Argument value: an integer (int) in the range 0..2,147,483,647, or UNSET. Setting the argument value can change the instruction size (size).

size

Read-only size of the instruction in bytes (int): between 1 byte (no agument) and 6 bytes (extended argument).

Static method:

static disassemble(code: bytes, offset: int) → ConcreteInstr

Create a concrete instruction from a bytecode string.

Methods:

get_jump_target(instr_offset: int) → int or None

Get the absolute target offset of a jump. Return None if the instruction is not a jump.

The instr_offset parameter is the offset of the instruction. It is required by relative jumps.

assemble() → bytes

Assemble the instruction to a bytecode string.

Compare

class Compare

Enum for the argument of the COMPARE_OP instruction.

Equality test:

  • Compare.EQ (2): x == y
  • Compare.NE (3): x != y
  • Compare.IS (8): x is y
  • Compare.IS_NOT (9): x is not y

Inequality test:

  • Compare.LT (0): x < y
  • Compare.LE (1): x <= y
  • Compare.GT (4): x > y
  • Compare.GE (5): x >= y

Other tests:

  • Compare.IN (6): x in y
  • Compare.NOT_IN (7): x not in y
  • Compare.EXC_MATCH (10): used to compare exceptions in except: blocks

Label

class Label

Pseudo-instruction used as targets of jump instructions.

Label targets are “resolved” by Bytecode.to_concrete_bytecode.

Labels must only be used in Bytecode.

SetLineno

class SetLineno(lineno: int)

Pseudo-instruction to set the line number of following instructions.

lineno must be greater or equal than 1.

lineno

Line number (int), read-only attribute.

Bytecode classes

BaseBytecode

class BaseBytecode

Base class of bytecode classes.

Attributes:

argcount

Argument count (int), default: 0.

cellvars

Names of the cell variables (list of str), default: empty list.

docstring

Documentation string aka “docstring” (str), None, or UNSET. Default: UNSET.

If set, it is used by ConcreteBytecode.to_code() as the first constant of the created Python code object.

filename

Code filename (str), default: '<string>'.

first_lineno

First line number (int), default: 1.

flags

Flags (int).

freevars

List of free variable names (list of str), default: empty list.

kwonlyargcount

Keyword-only argument count (int), default: 0.

name

Code name (str), default: '<module>'.

Changed in version 0.3: Attribute kw_only_argcount renamed to kwonlyargcount.

Bytecode

class Bytecode

Abstract bytecode: list of abstract instructions (Instr). Inherit from BaseBytecode and list.
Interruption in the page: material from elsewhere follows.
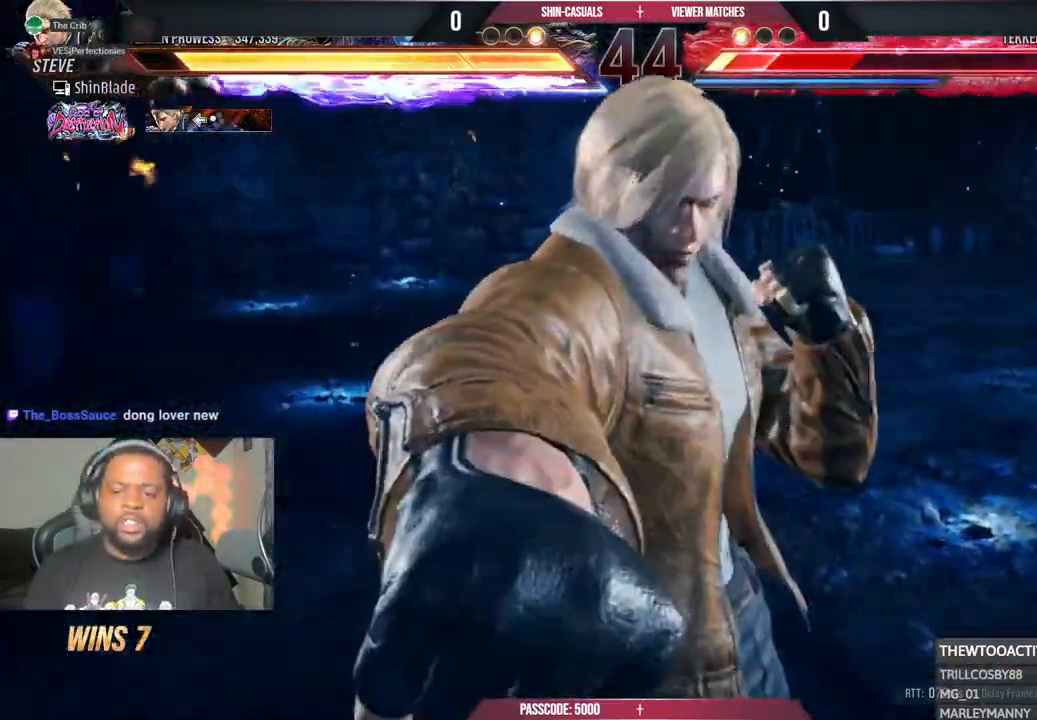
{"dt_ms": 500, "buttons": ["SQUARE", "TRIANGLE"], "left_stick": "center", "right_stick": "center", "events": [[383, "SQUARE", "down"], [383, "TRIANGLE", "down"]]}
A bytecode must only contain objects of the 4 following types:

It is possible to use concrete instructions (ConcreteInstr), but abstract instructions are preferred.

Attributes:

argnames

List of the argument names (list of str), default: empty list.

Static methods:

static from_code(code) → Bytecode

Create an abstract bytecode from a Python code object.

Methods:

to_concrete_bytecode() → ConcreteBytecode

Convert to concrete bytecode with concrete instructions.

Resolve jump targets: replace abstract labels (Label) with concrete instruction offsets (relative or absolute, depending on the jump operation).

to_code() → types.CodeType

Convert to a Python code object.

It is based on to_concrete_bytecode() and so resolve jump targets.

compute_stacksize() → int

Compute the stacksize needed to execute the code. Will raise an exception if the bytecode is invalid.

This computation requires to build the control flow graph associated with the code.

ConcreteBytecode

class ConcreteBytecode

List of concrete instructions (ConcreteInstr). Inherit from BaseBytecode.

A concrete bytecode must only contain objects of the 2 following types:

Label and Instr must not be used in concrete bytecode.

Attributes:

consts

List of constants (list), default: empty list.

names

List of names (list of str), default: empty list.

varnames

List of variable names (list of str), default: empty list.

Static methods:

static from_code(code, *, extended_arg=false) → ConcreteBytecode

Create a concrete bytecode from a Python code object.

If extended_arg is true, create EXTENDED_ARG instructions. Otherwise, concrete instruction use extended argument (size of 6 bytes rather than 3 bytes).

Methods:

to_code() → types.CodeType

Convert to a Python code object.

On Python older than 3.6, raise an exception on negative line number delta.

to_bytecode() → Bytecode

Convert to abstract bytecode with abstract instructions.

compute_stacksize() → int

Compute the stacksize needed to execute the code. Will raise an exception if the bytecode is invalid.

This computation requires to build the control flow graph associated with the code.

BasicBlock

class BasicBlock

Basic block. Inherit from list.

A basic block is a straight-line code sequence of abstract instructions (Instr) with no branches in except to the entry and no branches out except at the exit.

A block must only contain objects of the 3 following types:

It is possible to use concrete instructions (ConcreteInstr) in blocks, but abstract instructions (Instr) are preferred.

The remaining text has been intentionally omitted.